Die Auer „Viererkette“am Fanzaun gibt derweil Vollgas: Unaufhörlich brüllen die vier Männer ins krächzende Megaphon – doch nicht etwa, um die Mannschaft zu unterstützen, sondern um die eigenen Fans zum Anfeuern anzufeuern. Vom Fußball kriegt das mit dem Rücken zum Feld stehende Quartett gar nichts mit. Den Ulmer Führungstreffer kurz vor der Pause können sie nur erahnen, weil schlagartig Ruhe herrscht im Block. Auch mein Jubelschrei verkommt zur stillen Freude – man will sich ja kein „Veilchen“abholen.
Auch sonst ist es ein eher zweifelhaftes Vergnügen, die eigenen Emotionen im Zaum halten zu müssen. Meine „Aaaahs“und „Ooohs“über das wechselhafte Spielgeschehen formuliere ich jedenfalls in gebotener Zurückhaltung, und auch den Ausgleich nehme ich mit der Neutralität eines UN-Beobachters zur Kenntnis. Schwieriger wird’s nach dem 1:2 in der 88. Minute: Ich fluche innerlich, während um mich herum die pure Freude herrscht. „Auswärtssieg!“tönt es im Gästeblock. Für mich fühlt es sich eher an wie eine Auswärtsniederlage im heimischen Stadion.
Als dann in der Nachspielzeit doch noch der Ulmer Ausgleich durch Thomas A. fällt und der (Alp-)Traum vom Auer Auswärtssieg platzt, herrscht für Sekunden gespenstische Ruhe im Block. Ich verkneife mir dennoch tröstende Worte, die sich auch als überflüssig erweisen, denn der Schlusspfiff wird bereits wieder von Schlachtgesängen der „Veilchen“-Fans übertönt. Auch die Verwandtschaft trägt’s mit Fassung. „Ist doch in Ordnung, so hat jeder einen Punkt“, lautet das freundschaftliche Fazit.
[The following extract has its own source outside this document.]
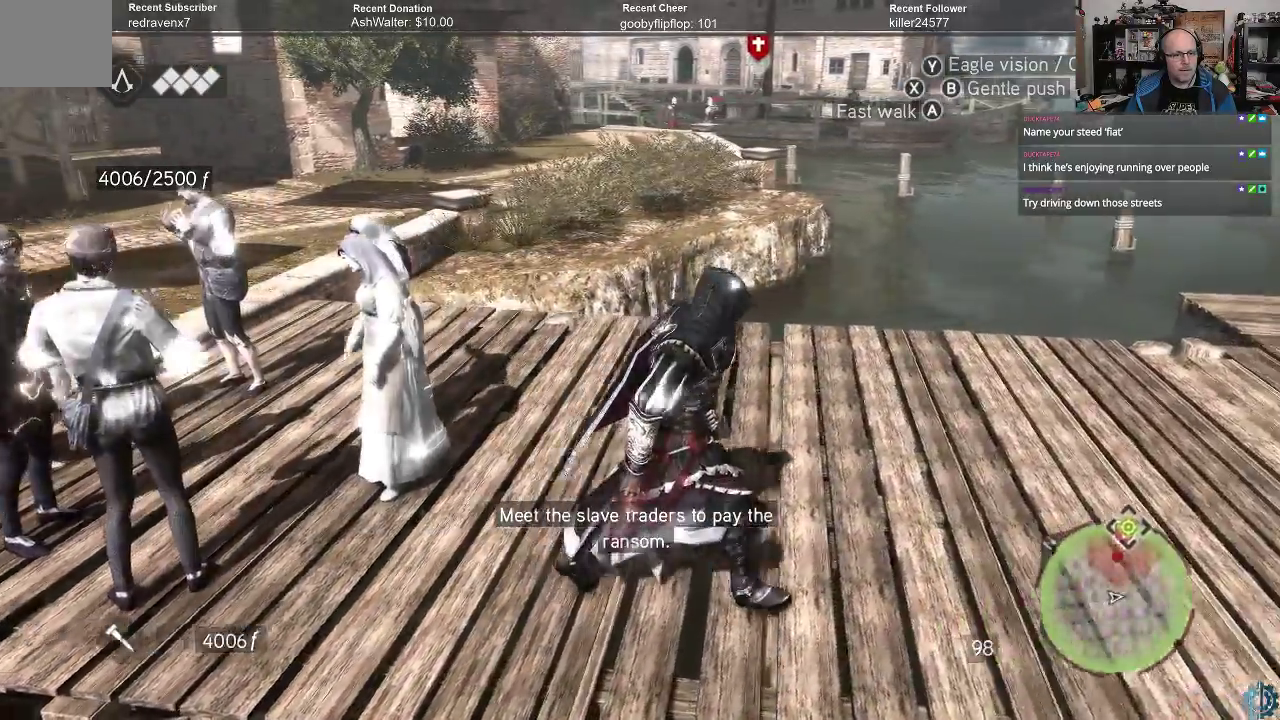
{"buttons": [], "left_stick": "right", "right_stick": "up-right", "events": [[167, "right_stick", "up-right"]]}
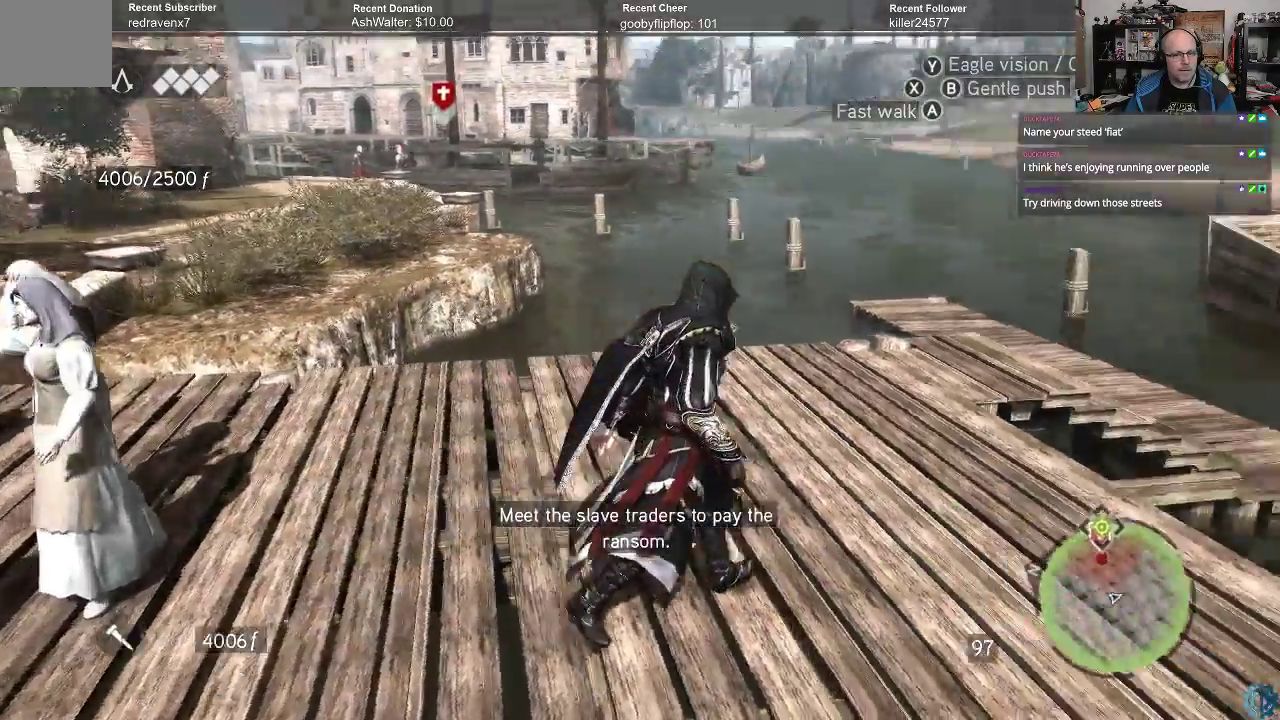
{"buttons": [], "left_stick": "up", "right_stick": "down", "events": [[67, "left_stick", "up-right"], [100, "right_stick", "center"], [400, "left_stick", "up"], [500, "right_stick", "down"]]}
Beim Verlassen des Stadions verrate ich einer Ordnerin meine geheime Mission. Sie lächelt und sagt: „Prüfung bestanden.“Auch die Sorge ums Auto erweist sich als unbegründet. Unbehelligt von irgendwelchen Gästefans fahren wir vom Parkplatz. Die Jungs vom Kumpelverein stehen wahrscheinlich noch auf der Tribüne, feiern den (Fast-)Auswärtssieg und genießen das „Gold Ochsen“.